WHAT YOU NEED TO DO
Please copy the discussion of electron size below, everything from "https://www.omnicalculator.com/physics/schwarzschild-radius" down to "go in practice?", and substitute "quantum theory" for "quantum mechanics".

DOCUMENT PASSAGE
((

That's 0.841x10^-15m.

Now on to the more serious problem: The size of the electron. In physics it's considered a point with a diameter of zero. The experimental upper bound is 10^-22m; it must be smaller than this. Some have theorized that its actual diameter is far below the Planck Length, possibly even under 10^-90m. It's an open question as to whether the electron's diameter can ever be resolved experimentally, and the laws of physics strongly suggest that the answer is that it observation or measurement are impossible even in principle.

...Even the proton's new 0.841 femtometer diameter, smaller than previously assumed, is absolutely enormous in comparison.

  • floxy 17 days ago

    Schwarzschild radius for something with the mass of the electron seems like it would be ~1.35*10^-57m. But I guess that is for a neutral object. I suppose the electric charge might be enough to keep it from collapsing into a black hole? I wonder what the smallest Schwarzschild radius is for something with the charge of an electron?

    https://www.omnicalculator.com/physics/schwarzschild-radius

    https://en.wikipedia.org/wiki/Extremal_black_hole

    • foxyv 17 days ago

      That kind of makes me wonder if quantum mechanics is necessary for gravity to work properly. Like, without tunneling, photons wouldn't be able to escape the gravity of the particles that they originated from resulting in a dead theoretical universe.

      • A_D_E_P_TOP 16 days ago

        In all seriousness, I believe that the resolution of the diameter of the electron would shed a lot of light on the fundamental mysteries of physics and the architecture of reality:

        Like, how far below the Planck Length can things go in practice?

        What "New Physics" can describe interactions on those scales?

        Is space fundamentally granular or continuous?

        Is it possible that the electron is a composite of smaller particles, just as the proton is a bag of quarks?

        And related to your own musings, what role does quantum foam play?

        It's all extremely mysterious and tantalizingly out of the reach of the best conceivable instruments.

))

DATA FOR REVIEW

((

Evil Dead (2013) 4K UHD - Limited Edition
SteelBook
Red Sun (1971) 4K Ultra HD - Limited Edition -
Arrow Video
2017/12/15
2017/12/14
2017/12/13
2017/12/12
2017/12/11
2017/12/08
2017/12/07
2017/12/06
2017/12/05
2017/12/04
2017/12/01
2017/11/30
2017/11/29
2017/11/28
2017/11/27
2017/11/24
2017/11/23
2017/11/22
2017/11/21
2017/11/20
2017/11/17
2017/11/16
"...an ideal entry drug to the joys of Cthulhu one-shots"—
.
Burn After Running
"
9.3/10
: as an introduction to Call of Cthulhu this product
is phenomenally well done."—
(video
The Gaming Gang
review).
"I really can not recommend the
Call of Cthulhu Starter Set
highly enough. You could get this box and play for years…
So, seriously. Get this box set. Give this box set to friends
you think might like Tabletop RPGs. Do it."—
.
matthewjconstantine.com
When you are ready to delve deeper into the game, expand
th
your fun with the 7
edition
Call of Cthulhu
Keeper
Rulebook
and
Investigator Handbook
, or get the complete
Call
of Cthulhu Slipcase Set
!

))
((

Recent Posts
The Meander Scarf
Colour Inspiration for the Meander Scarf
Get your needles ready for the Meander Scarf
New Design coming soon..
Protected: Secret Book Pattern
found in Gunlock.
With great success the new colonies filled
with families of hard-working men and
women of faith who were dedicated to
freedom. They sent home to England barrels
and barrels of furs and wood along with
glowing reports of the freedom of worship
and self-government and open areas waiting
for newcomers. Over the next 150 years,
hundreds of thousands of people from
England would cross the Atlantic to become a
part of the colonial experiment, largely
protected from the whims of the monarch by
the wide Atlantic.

))

WRITTEN SOLUTION
https://www.omnicalculator.com/physics/schwarzschild-radius

    https://en.wikipedia.org/wiki/Extremal_black_hole

    • foxyv 17 days ago

      That kind of makes me wonder if quantum theory is necessary for gravity to work properly. Like, without tunneling, photons wouldn't be able to escape the gravity of the particles that they originated from resulting in a dead theoretical universe.

      • A_D_E_P_TOP 16 days ago

        In all seriousness, I believe that the resolution of the diameter of the electron would shed a lot of light on the fundamental mysteries of physics and the architecture of reality:

        Like, how far below the Planck Length can things go in practice?